M.I.G. M. G : Tout passe par les professionnels de la rééducation, en l'occurrence nos médecins rééducateurs fonctionnels. Il y a beaucoup de demandes sur l'île de France pour accéder à des centres de rééducation et de réadaptation. Nos médecins vont sélectionner les demandes correspondant à des patients qui peuvent trouver un bénéfice dans notre institution. Ensuite il y a tous les blessés militaires qui relèvent d’un dialogue avec les hôpitaux militaires de Percy et de Begin. C’est un des enjeux du nouveau projet de partenariat.
Les médecins qui travaillent à l'INI sont tous des militaires ?
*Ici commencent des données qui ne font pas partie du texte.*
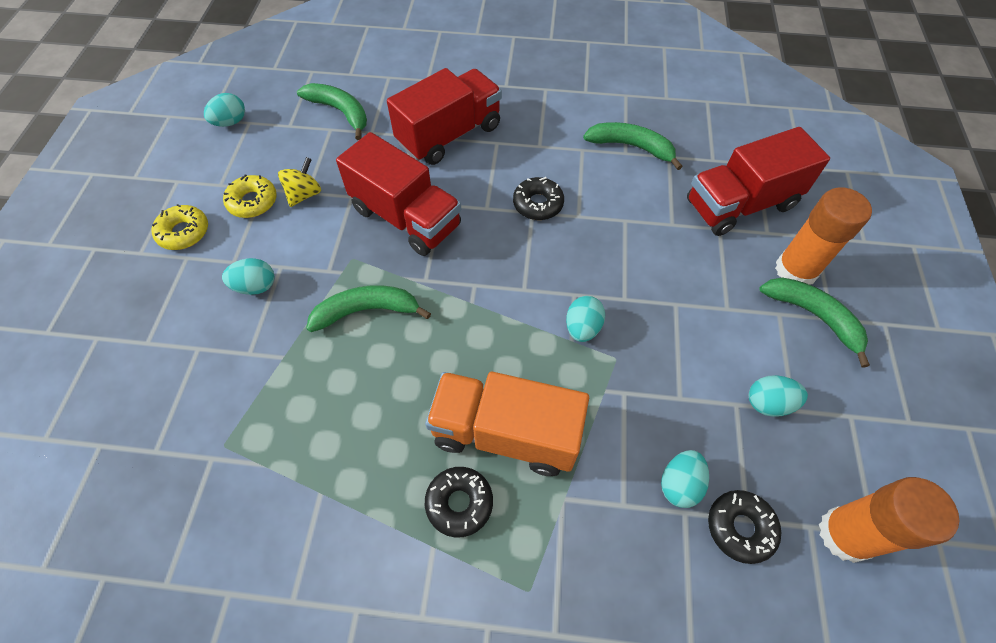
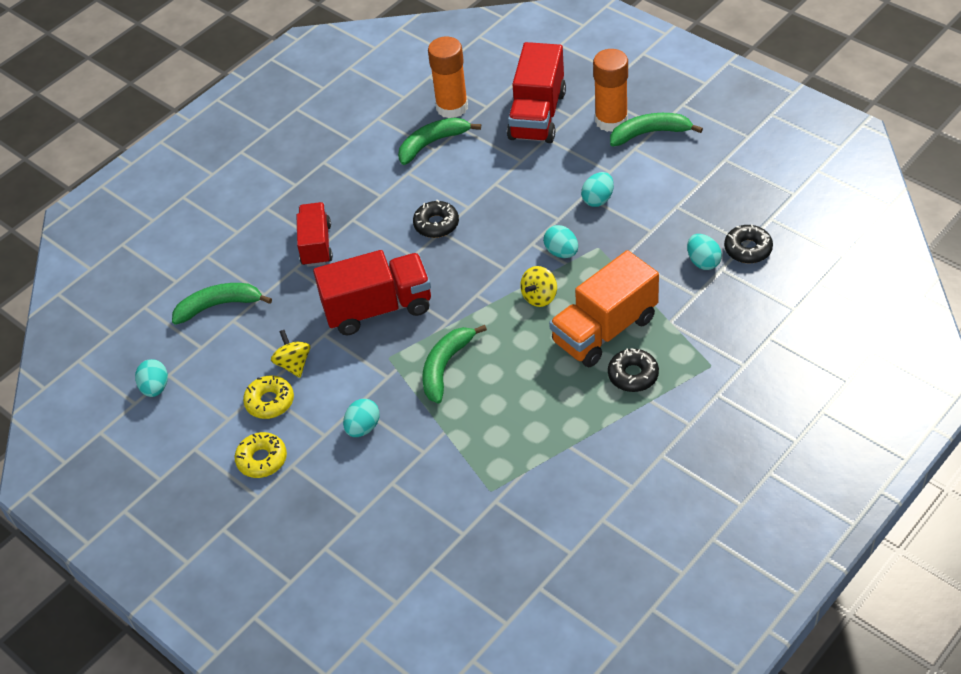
camera: 50 degrees left, 10 degrees down
red truck [387,68,502,165] -> red truck [297,202,333,267], size x0.65
turquoise egg [749,375,808,417] -> turquoise egg moved to [581,172,614,207]
orange glue stick [819,477,959,563] -> orange glue stick moved to [428,37,468,118]
none -> yellow spinning top [520,266,557,307]

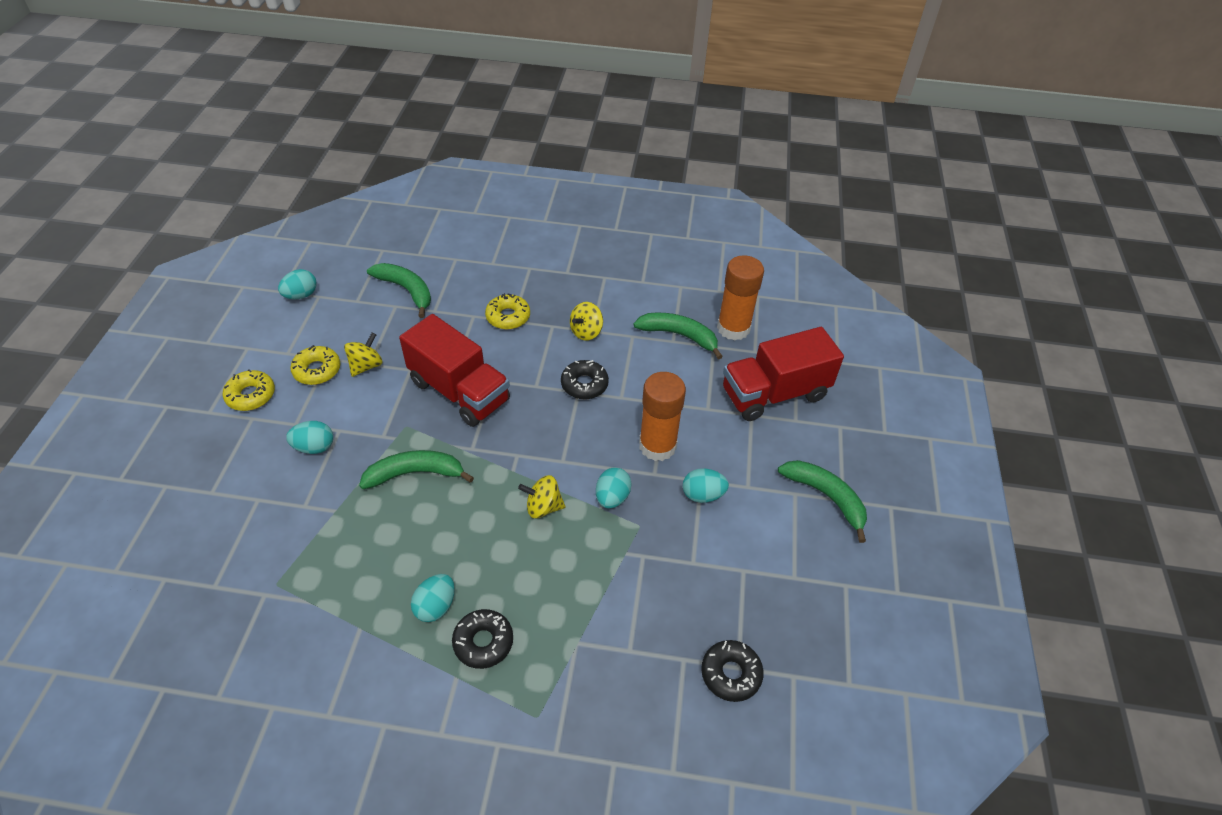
camera: 50 degrees right, 0 degrees up
red truck [297,202,333,267] -> yellow donut [485,293,530,330]
orange truck [549,250,659,367] -> none
orange glue stick [593,49,628,132] -> orange glue stick moved to [639,372,686,461]
turquoise egg [687,234,722,270] -> turquoise egg moved to [411,574,455,622]
none -> yellow spinning top [570,302,603,341]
M.I.G. M. G : Pas tous. Il y a des médecins militaires, des médecins civils sous contrat et également des médecins qui viennent faire des contrats de réserve. Certains médecins sont à temps plein, d’autres à temps partiel comme pour certaines spécialités : la cardiologie, l'ORL ou la dermatologie, des médecins viennent faire des vacations pour faire des consultations ou donner des avis dans les services. Cela est très utile pour nos blessés dont tout déplacement est compliqué.
Combien de temps reste-t-on directeur de l'INI ?
M.I.G. M. G : En général les directions d'hôpitaux, la direction de l'INI, au moins dans le Service de Santé des Armées, sont données à des médecins militaires bien avancés dans leur carrière et qui ont une certaine expérience hospitalière, de chef de service, de directeur médical et c'est toujours pour une mission de trois ans en moyenne.
Donc après les Invalides ?
M.I.G. M. G : Pour ma part cela va coïncider avec ma limite d’âge au sein du service de santé des Armées.